‘The Newtons of Southover Grange’ will be the subject when the Lewes History Group hosts a talk by Malcolm Kitch on Monday, March 10.
It is unusual, but not unprecedented, for a house built by a prosperous Elizabethan family to remain in the ownership of descendants for almost 300 years.
Mr Kitch, formerly Reader in History at the University of Sussex, will talk about one such house that remains a prominent Lewes landmark (albeit currently in a somewhat distressed state) and about the personalities and lives of the family who occupied it from 1572 to 1859.
William Newton came from Cheshire in about 1540 to establish the Southover branch of the family. He initially lived in the former Priory, and used Priory stone to build the Grange.
Although they were the leading Southover family, they were also London lawyers for a century and a half, so spent only part of the year in their house. The Grange, with its 14 acres of grounds, was the largest and grandest house in Southover. The family also owned land outside Lewes, but they never became large landowners.

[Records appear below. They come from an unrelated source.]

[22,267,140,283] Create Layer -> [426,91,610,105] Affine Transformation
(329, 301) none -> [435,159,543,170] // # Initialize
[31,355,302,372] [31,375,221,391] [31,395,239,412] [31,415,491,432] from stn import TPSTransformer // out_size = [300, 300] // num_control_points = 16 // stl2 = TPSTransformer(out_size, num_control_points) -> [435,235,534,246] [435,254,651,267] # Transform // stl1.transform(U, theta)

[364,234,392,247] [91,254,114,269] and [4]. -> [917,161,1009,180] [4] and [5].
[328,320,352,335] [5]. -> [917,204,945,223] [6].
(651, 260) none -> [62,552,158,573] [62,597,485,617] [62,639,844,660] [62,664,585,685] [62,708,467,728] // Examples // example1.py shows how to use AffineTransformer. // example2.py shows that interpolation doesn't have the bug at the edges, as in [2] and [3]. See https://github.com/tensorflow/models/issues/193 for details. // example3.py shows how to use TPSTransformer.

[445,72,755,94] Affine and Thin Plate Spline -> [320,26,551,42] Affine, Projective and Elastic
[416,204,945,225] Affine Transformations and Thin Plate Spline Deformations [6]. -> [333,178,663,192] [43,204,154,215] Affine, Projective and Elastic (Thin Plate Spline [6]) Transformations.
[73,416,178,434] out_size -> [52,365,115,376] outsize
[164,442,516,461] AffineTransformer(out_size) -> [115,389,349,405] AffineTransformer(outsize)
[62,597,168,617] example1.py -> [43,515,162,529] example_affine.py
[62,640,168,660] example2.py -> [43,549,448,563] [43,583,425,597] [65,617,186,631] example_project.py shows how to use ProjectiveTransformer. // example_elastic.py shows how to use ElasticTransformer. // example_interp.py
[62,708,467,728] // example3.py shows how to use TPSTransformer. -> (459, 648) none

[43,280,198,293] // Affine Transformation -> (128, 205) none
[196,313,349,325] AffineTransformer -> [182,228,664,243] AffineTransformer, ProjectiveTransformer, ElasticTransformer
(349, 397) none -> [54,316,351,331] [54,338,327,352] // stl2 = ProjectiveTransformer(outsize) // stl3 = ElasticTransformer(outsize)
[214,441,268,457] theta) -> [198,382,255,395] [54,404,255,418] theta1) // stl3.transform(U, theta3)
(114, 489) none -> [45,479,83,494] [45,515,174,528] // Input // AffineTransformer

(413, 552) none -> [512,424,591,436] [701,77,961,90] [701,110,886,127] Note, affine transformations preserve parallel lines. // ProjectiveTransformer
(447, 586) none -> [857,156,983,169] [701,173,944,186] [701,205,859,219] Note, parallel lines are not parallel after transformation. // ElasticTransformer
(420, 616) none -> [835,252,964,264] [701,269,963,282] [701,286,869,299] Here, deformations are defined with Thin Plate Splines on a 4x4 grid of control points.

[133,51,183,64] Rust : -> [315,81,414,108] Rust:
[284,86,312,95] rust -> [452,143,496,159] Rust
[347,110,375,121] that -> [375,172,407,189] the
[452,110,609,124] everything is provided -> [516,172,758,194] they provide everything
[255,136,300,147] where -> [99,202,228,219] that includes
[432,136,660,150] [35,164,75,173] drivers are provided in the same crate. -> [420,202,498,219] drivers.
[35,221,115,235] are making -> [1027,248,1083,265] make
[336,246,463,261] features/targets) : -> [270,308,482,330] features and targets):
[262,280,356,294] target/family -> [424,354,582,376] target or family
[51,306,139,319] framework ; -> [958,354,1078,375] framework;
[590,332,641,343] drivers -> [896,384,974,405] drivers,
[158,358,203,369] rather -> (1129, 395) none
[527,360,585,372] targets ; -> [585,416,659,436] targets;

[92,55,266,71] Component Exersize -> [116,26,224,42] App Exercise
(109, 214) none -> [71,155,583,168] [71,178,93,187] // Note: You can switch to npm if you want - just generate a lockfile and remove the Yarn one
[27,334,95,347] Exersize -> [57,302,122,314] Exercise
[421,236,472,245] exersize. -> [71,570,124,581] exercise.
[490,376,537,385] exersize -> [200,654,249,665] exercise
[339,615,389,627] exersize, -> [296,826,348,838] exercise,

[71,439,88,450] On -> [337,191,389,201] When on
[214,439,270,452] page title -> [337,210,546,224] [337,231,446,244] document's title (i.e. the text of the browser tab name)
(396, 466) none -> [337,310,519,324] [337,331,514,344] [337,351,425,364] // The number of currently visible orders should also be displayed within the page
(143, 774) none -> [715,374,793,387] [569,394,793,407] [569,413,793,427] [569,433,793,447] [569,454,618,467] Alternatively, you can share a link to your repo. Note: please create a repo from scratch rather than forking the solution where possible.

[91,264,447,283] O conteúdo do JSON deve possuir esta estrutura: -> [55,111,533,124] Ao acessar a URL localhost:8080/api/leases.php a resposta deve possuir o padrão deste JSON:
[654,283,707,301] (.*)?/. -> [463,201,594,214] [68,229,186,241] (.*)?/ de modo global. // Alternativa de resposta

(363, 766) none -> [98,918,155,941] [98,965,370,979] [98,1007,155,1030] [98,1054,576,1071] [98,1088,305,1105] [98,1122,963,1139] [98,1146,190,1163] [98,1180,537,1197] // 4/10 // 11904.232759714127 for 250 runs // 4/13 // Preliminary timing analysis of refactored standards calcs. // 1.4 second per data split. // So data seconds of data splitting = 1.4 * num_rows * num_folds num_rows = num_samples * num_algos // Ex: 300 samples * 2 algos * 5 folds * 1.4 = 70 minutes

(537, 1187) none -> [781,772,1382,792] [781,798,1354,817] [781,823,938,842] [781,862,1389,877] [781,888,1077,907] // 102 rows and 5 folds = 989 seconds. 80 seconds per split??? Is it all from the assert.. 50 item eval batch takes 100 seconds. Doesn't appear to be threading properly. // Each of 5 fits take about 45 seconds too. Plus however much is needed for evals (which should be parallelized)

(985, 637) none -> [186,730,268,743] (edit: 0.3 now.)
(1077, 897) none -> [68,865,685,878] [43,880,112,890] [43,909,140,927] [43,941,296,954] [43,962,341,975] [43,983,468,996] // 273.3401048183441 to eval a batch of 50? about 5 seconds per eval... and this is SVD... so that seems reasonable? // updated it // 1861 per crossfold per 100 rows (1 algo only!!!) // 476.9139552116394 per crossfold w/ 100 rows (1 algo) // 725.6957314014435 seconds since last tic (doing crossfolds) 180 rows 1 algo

The second William Newton was a leading Puritan during the Civil Wars of the mid 17th century.
In 1760 the fifth William, and the last male Newton, followed his father into the army and rose to command the 10th Dragoons, the Prince of Wales’ own regiment.
William regarded ‘Prinny’ as a friend and the Prince stayed at his house in the early 1790s – perhaps it was during this period that the future King George IV drove a carriage down precipitous Keere Street for a wager.
William’s marriage to the tactless Elizabeth Knatchbull established a connection with the writer Jane Austen.
William’s niece Elizabeth was the last of the family line. She married William Courthope Mabbott, an interesting and colourful character who took an active, if controversial, part in local affairs.
The venue for the talk is the King’s Church building, Brooks Road, opposite the Homebase car park.
Doors open at 7pm for a 7.30pm start and everyone is welcome. There is a small admission charge on the door and free refreshments.